In every culture there exist preconceived and fixed beliefs - hidden biases that inform the worldview of the population - the forest that hides the trees. Here are a few examples: Women are not smart enough to vote; Slavery is OK, because black people are just soulless animals; Child labor is a valid economic necessity. These suppositions seem absurd to us today, but not that long ago they were accepted as facts, and very few people questioned them. One of the hidden cultural biases we are suffering from now is the (false) belief that MD directed allopathic medicine is the only valid system of medicine in the world, and that all other systems of medicine are inferior (read: ‘alternative’) to it. Cultural conditioning, misleading PR campaigns, and business affiliations between pharmaceutical companies, legislators, medical schools, medical insurance providers and hospitals have had us hog-tied to the MD-As-King belief for over 100 years.

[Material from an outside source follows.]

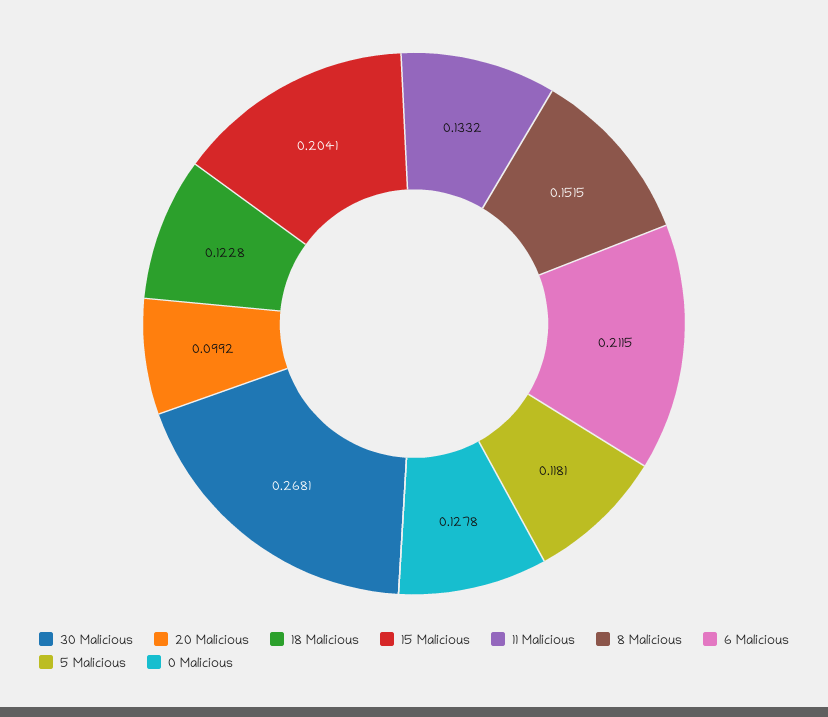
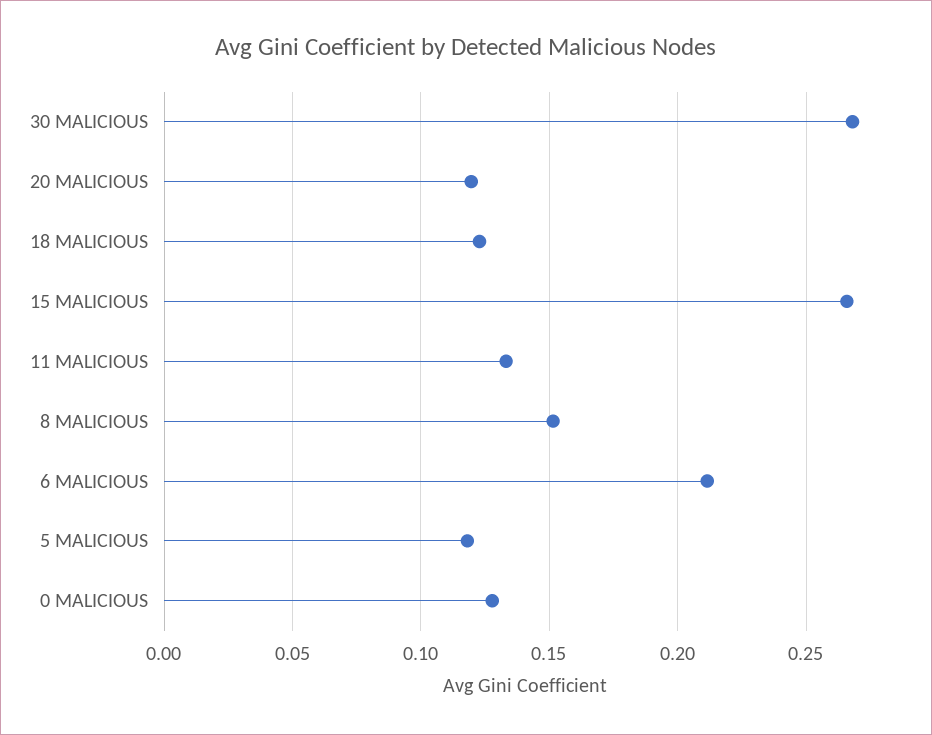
20 Malicious: 0.0992 -> 0.12
15 Malicious: 0.2041 -> 0.265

You may like to think that you are immune from this type of thinking, but when push comes to shove, if you become afflicted with a serious or painful illness, like Pavlov’s dog salivating at the sound of the bell, you will most likely run to your local neighborhood MD for help – even though the odds are strong that the medicines he/she prescribes will only manage your condition, not cure it, and will ultimately hurt you. It is about time that we all collectively “snapped-out-of-it” as the saying goes.
This book is divided into 3 parts. Taken as a whole it is designed to help you “snap out of” your false belief in the superiority of the MD method; and to become the hero of your own health recovery. The first book of this trilogy pulls back the curtain on the evolution of the medical monopoly and outlines the distinctions between what I and my colleagues do and what the MDs do. You need a clear perspective on the philosophies and treatment strategies of each of them in order to make an informed choice regarding your health. The second book is a deepdive of sorts into the nature of the healing process itself. The third book is a self-help-healthrecovery resource, outlining treatment protocols which are the result of over 3 decades of my clinical work (and centuries of my colleagues’). Because these are all very heady subjects, and because all throughout this book I am attempting to dissuade you from “wrong-thinking”, I will also attempt to make you laugh. Laughter helps the brain to reset itself. From the proper perspective, everything becomes crystal clear. Let’s begin.
If you are wearing a seatbelt, I would tighten it right about now.